• Problem to work on
Repeat the whole listing below with nothing added or dropped.

• Input for this task
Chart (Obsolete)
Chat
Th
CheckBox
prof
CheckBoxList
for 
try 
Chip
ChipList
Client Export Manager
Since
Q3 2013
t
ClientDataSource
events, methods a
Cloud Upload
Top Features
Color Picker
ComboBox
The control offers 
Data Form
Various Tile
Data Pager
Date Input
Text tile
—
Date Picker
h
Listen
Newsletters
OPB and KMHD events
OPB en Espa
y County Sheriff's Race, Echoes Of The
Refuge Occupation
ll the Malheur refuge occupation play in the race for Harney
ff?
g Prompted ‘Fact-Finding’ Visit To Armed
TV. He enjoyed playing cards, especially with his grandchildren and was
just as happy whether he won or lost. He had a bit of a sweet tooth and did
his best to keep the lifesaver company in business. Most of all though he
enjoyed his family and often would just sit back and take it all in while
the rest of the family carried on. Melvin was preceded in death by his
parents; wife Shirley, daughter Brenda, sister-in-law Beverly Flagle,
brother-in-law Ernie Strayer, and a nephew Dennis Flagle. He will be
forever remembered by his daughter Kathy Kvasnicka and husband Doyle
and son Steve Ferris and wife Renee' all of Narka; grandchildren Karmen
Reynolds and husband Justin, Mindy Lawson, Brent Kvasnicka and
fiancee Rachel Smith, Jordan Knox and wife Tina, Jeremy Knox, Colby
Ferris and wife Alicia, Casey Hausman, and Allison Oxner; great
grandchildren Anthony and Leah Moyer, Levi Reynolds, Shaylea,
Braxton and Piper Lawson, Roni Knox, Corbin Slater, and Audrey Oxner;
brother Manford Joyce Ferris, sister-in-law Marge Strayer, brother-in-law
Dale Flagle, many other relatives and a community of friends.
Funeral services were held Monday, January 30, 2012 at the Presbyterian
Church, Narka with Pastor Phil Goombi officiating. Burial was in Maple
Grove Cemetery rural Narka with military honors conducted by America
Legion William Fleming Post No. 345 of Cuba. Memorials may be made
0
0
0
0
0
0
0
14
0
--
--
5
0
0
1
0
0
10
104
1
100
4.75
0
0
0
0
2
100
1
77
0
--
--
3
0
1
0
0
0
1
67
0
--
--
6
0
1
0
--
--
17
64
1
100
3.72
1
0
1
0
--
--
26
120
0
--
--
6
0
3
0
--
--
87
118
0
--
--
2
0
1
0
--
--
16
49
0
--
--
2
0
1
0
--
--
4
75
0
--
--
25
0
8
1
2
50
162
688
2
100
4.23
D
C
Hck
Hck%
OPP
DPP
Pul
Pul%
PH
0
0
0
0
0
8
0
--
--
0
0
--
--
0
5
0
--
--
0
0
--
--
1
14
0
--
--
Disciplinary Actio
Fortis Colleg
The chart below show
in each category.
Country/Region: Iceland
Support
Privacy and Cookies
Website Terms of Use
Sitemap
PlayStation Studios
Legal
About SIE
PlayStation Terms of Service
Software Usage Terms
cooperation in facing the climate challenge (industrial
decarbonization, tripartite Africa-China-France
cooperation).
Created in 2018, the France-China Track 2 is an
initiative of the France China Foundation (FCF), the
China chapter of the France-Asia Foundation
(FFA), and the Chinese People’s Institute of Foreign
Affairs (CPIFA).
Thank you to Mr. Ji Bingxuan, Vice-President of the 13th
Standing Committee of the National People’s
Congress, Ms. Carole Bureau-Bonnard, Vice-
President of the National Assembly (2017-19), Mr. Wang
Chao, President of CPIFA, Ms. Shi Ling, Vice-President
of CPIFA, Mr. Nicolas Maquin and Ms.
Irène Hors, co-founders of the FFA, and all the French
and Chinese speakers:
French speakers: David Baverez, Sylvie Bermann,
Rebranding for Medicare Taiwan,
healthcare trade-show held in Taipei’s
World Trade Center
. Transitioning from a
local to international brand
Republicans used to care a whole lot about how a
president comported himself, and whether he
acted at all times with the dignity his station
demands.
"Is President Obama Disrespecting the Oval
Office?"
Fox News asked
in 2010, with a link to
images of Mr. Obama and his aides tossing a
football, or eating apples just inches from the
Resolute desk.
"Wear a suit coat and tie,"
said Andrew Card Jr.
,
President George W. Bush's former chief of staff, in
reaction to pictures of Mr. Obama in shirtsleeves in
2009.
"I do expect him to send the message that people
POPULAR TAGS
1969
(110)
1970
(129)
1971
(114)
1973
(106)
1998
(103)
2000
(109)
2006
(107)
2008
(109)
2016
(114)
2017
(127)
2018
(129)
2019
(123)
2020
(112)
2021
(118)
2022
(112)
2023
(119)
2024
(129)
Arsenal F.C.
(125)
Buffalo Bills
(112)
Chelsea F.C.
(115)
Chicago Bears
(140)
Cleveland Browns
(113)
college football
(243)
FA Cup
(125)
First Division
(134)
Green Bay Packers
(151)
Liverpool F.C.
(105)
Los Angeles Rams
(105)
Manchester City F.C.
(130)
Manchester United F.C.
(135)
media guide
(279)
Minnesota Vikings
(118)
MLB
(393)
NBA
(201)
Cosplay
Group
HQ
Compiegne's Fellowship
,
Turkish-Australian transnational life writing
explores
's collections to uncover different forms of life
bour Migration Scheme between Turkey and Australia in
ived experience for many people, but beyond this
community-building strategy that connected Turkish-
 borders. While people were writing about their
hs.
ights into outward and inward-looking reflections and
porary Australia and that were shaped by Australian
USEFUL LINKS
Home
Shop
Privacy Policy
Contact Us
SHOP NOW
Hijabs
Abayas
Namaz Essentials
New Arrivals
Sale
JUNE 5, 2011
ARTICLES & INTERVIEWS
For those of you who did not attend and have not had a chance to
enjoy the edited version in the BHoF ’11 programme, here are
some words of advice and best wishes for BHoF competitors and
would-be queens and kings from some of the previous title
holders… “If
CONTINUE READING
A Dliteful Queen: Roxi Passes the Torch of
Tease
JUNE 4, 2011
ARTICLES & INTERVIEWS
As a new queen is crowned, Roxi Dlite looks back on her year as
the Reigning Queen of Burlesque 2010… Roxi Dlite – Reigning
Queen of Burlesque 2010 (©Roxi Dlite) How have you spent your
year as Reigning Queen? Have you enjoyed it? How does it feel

• Answer to the exercise
Chart (Obsolete)
Chat
Th
CheckBox
prof
CheckBoxList
for 
try 
Chip
ChipList
Client Export Manager
Since
Q3 2013
t
ClientDataSource
events, methods a
Cloud Upload
Top Features
Color Picker
ComboBox
The control offers 
Data Form
Various Tile
Data Pager
Date Input
Text tile
—
Date Picker
h
Listen
Newsletters
OPB and KMHD events
OPB en Espa
y County Sheriff's Race, Echoes Of The
Refuge Occupation
ll the Malheur refuge occupation play in the race for Harney
ff?
g Prompted ‘Fact-Finding’ Visit To Armed
TV. He enjoyed playing cards, especially with his grandchildren and was
just as happy whether he won or lost. He had a bit of a sweet tooth and did
his best to keep the lifesaver company in business. Most of all though he
enjoyed his family and often would just sit back and take it all in while
the rest of the family carried on. Melvin was preceded in death by his
parents; wife Shirley, daughter Brenda, sister-in-law Beverly Flagle,
brother-in-law Ernie Strayer, and a nephew Dennis Flagle. He will be
forever remembered by his daughter Kathy Kvasnicka and husband Doyle
and son Steve Ferris and wife Renee' all of Narka; grandchildren Karmen
Reynolds and husband Justin, Mindy Lawson, Brent Kvasnicka and
fiancee Rachel Smith, Jordan Knox and wife Tina, Jeremy Knox, Colby
Ferris and wife Alicia, Casey Hausman, and Allison Oxner; great
grandchildren Anthony and Leah Moyer, Levi Reynolds, Shaylea,
Braxton and Piper Lawson, Roni Knox, Corbin Slater, and Audrey Oxner;
brother Manford Joyce Ferris, sister-in-law Marge Strayer, brother-in-law
Dale Flagle, many other relatives and a community of friends.
Funeral services were held Monday, January 30, 2012 at the Presbyterian
Church, Narka with Pastor Phil Goombi officiating. Burial was in Maple
Grove Cemetery rural Narka with military honors conducted by America
Legion William Fleming Post No. 345 of Cuba. Memorials may be made
0
0
0
0
0
0
0
14
0
--
--
5
0
0
1
0
0
10
104
1
100
4.75
0
0
0
0
2
100
1
77
0
--
--
3
0
1
0
0
0
1
67
0
--
--
6
0
1
0
--
--
17
64
1
100
3.72
1
0
1
0
--
--
26
120
0
--
--
6
0
3
0
--
--
87
118
0
--
--
2
0
1
0
--
--
16
49
0
--
--
2
0
1
0
--
--
4
75
0
--
--
25
0
8
1
2
50
162
688
2
100
4.23
D
C
Hck
Hck%
OPP
DPP
Pul
Pul%
PH
0
0
0
0
0
8
0
--
--
0
0
--
--
0
5
0
--
--
0
0
--
--
1
14
0
--
--
Disciplinary Actio
Fortis Colleg
The chart below show
in each category.
Country/Region: Iceland
Support
Privacy and Cookies
Website Terms of Use
Sitemap
PlayStation Studios
Legal
About SIE
PlayStation Terms of Service
Software Usage Terms
cooperation in facing the climate challenge (industrial
decarbonization, tripartite Africa-China-France
cooperation).
Created in 2018, the France-China Track 2 is an
initiative of the France China Foundation (FCF), the
China chapter of the France-Asia Foundation
(FFA), and the Chinese People’s Institute of Foreign
Affairs (CPIFA).
Thank you to Mr. Ji Bingxuan, Vice-President of the 13th
Standing Committee of the National People’s
Congress, Ms. Carole Bureau-Bonnard, Vice-
President of the National Assembly (2017-19), Mr. Wang
Chao, President of CPIFA, Ms. Shi Ling, Vice-President
of CPIFA, Mr. Nicolas Maquin and Ms.
Irène Hors, co-founders of the FFA, and all the French
and Chinese speakers:
French speakers: David Baverez, Sylvie Bermann,
Rebranding for Medicare Taiwan,
healthcare trade-show held in Taipei’s
World Trade Center
. Transitioning from a
local to international brand
Republicans used to care a whole lot about how a
president comported himself, and whether he
acted at all times with the dignity his station
demands.
"Is President Obama Disrespecting the Oval
Office?"
Fox News asked
in 2010, with a link to
images of Mr. Obama and his aides tossing a
football, or eating apples just inches from the
Resolute desk.
"Wear a suit coat and tie,"
said Andrew Card Jr.
,
President George W. Bush's former chief of staff, in
reaction to pictures of Mr. Obama in shirtsleeves in
2009.
"I do expect him to send the message that people
POPULAR TAGS
1969
(110)
1970
(129)
1971
(114)
1973
(106)
1998
(103)
2000
(109)
2006
(107)
2008
(109)
2016
(114)
2017
(127)
2018
(129)
2019
(123)
2020
(112)
2021
(118)
2022
(112)
2023
(119)
2024
(129)
Arsenal F.C.
(125)
Buffalo Bills
(112)
Chelsea F.C.
(115)
Chicago Bears
(140)
Cleveland Browns
(113)
college football
(243)
FA Cup
(125)
First Division
(134)
Green Bay Packers
(151)
Liverpool F.C.
(105)
Los Angeles Rams
(105)
Manchester City F.C.
(130)
Manchester United F.C.
(135)
media guide
(279)
Minnesota Vikings
(118)
MLB
(393)
NBA
(201)
Cosplay
Group
HQ
Compiegne's Fellowship
,
Turkish-Australian transnational life writing
explores
's collections to uncover different forms of life
bour Migration Scheme between Turkey and Australia in
ived experience for many people, but beyond this
community-building strategy that connected Turkish-
 borders. While people were writing about their
hs.
ights into outward and inward-looking reflections and
porary Australia and that were shaped by Australian
USEFUL LINKS
Home
Shop
Privacy Policy
Contact Us
SHOP NOW
Hijabs
Abayas
Namaz Essentials
New Arrivals
Sale
JUNE 5, 2011
ARTICLES & INTERVIEWS
For those of you who did not attend and have not had a chance to
enjoy the edited version in the BHoF ’11 programme, here are
some words of advice and best wishes for BHoF competitors and
would-be queens and kings from some of the previous title
holders… “If
CONTINUE READING
A Dliteful Queen: Roxi Passes the Torch of
Tease
JUNE 4, 2011
ARTICLES & INTERVIEWS
As a new queen is crowned, Roxi Dlite looks back on her year as
the Reigning Queen of Burlesque 2010… Roxi Dlite – Reigning
Queen of Burlesque 2010 (©Roxi Dlite) How have you spent your
year as Reigning Queen? Have you enjoyed it? How does it feel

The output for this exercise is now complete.